News reporting positions are being eliminated throughout the Chicago area. TV stations are pooling news crews, NBC 5 is forcing staff to reapply for their own jobs, CBS 2 has replaced its longtime general manager and laid off staff. Meanwhile the Sun TimesChicago TribuneDaily Herald and SouthtownStar have all gone through too many layoffs to count.

This means that as newsrooms get smaller, television news and newspapers are being forced to skip not only in depth stories but just about every story that does not affect or appeal to the general population - that means more health and crime stories and fewer neighborhood conflict or political backstories. 

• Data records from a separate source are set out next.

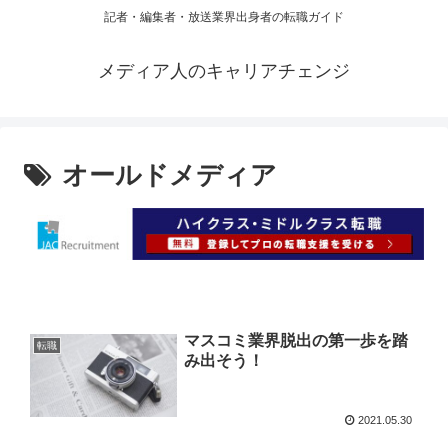
記者・編集者・放送業界出身者の転職ガイド
メディア人のキャリアチェンジ
オールドメディア
マスコミ業界脱出の第一歩を踏
転職
み出そう！
2021.05.30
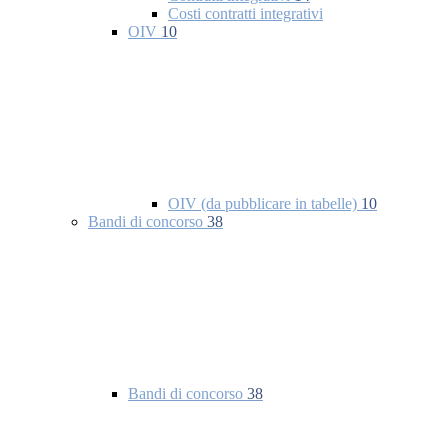
Costi contratti integrativi
OIV
10
OIV (da pubblicare in tabelle)
10
Bandi di concorso
38
Bandi di concorso
38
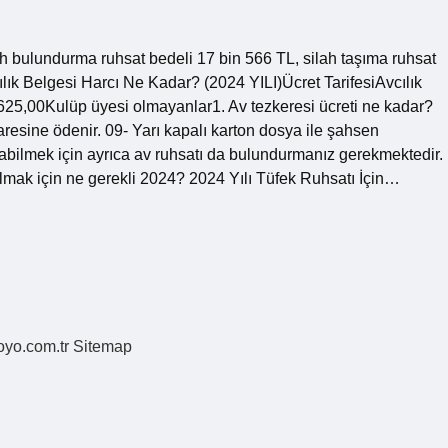
ah bulundurma ruhsat bedeli 17 bin 566 TL, silah taşıma ruhsat
ılık Belgesi Harcı Ne Kadar? (2024 YILI)Ücret TarifesiAvcılık
5625,00Kulüp üyesi olmayanlar1. Av tezkeresi ücreti ne kadar?
daresine ödenir. 09- Yarı kapalı karton dosya ile şahsen
bilmek için ayrıca av ruhsatı da bulundurmanız gerekmektedir.
 almak için ne gerekli 2024? 2024 Yılı Tüfek Ruhsatı İçin…
coyo.com.tr
Sitemap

For instance, let's recall the amount of coverage afforded to last spring's 5th Congressional District special election to replace Rahm Emanuel. A major story in Chicago politics, this seat has changed hands a handful of times - mostly among major power brokers - over the past fifty years.

The Chicago Tribune published 68 articles in 1994 during the two months leading up to the 5th Congressional District general election - the year Democratic boss Dan Rostenkowski suffered a shocking loss to Republican Mike Flannigan. Yet, in 2009, only 20 articles were written in the same amount of time about the Democratic primary special election won by the Chicago Tribune's champion reformer - Mike Quigley.

True, there are alternatives stepping into the picture, such as the Chi-Town Daily News, and excellent reporting by the Chicago Journal papers and the hyper-local Everyblock.com. In general there are many alternatives cropping up on the web, including one of my projects, CloutWiki.org But these publications and alternatives lack breadth in coverage and have limited audiences.

As a political consultant based in Chicago, I am constantly thinking about how to get my candidates' message out to the broadest number of voters. While the viewership and readership of Chicago news media has declined, I still light up with smiles when five TV cameras and four print reporters show up at a press event I am managing.

But the likelihood of those TV cameras or print reporters showing up at an event is decreasing significantly. There are fewer reporters available to cover the smaller stuff - such as Congressional races. Political campaigns are making a darwinian choice to de-emphasize earned media outreach - getting press event covered - and learning to lean more on advertising, direct mail and online outreach.

This is a dangerous trend for the business of mass media. As Bill Wyman outlined last week, newspapers and TV news have thrived on the predication that they provide direct access for advertisers. As mass media loses its readers and viewers, advertisers splinter to as many different channels as they can find - and they are not flooding to on-line news. For instance, if newspapers stay on pace to lose another 16% of advertising nationally, that $6 billion is not going to go on-line. At best, we can expect $1 billion to go online.

In short, while large news organizations shrink, smaller ones are coming onto the scene, but they are not making up the difference and it may be years before they do. It is clear that as local news media continues to constrict, Chicagoans will have many fewer options to learn what is happening in their region.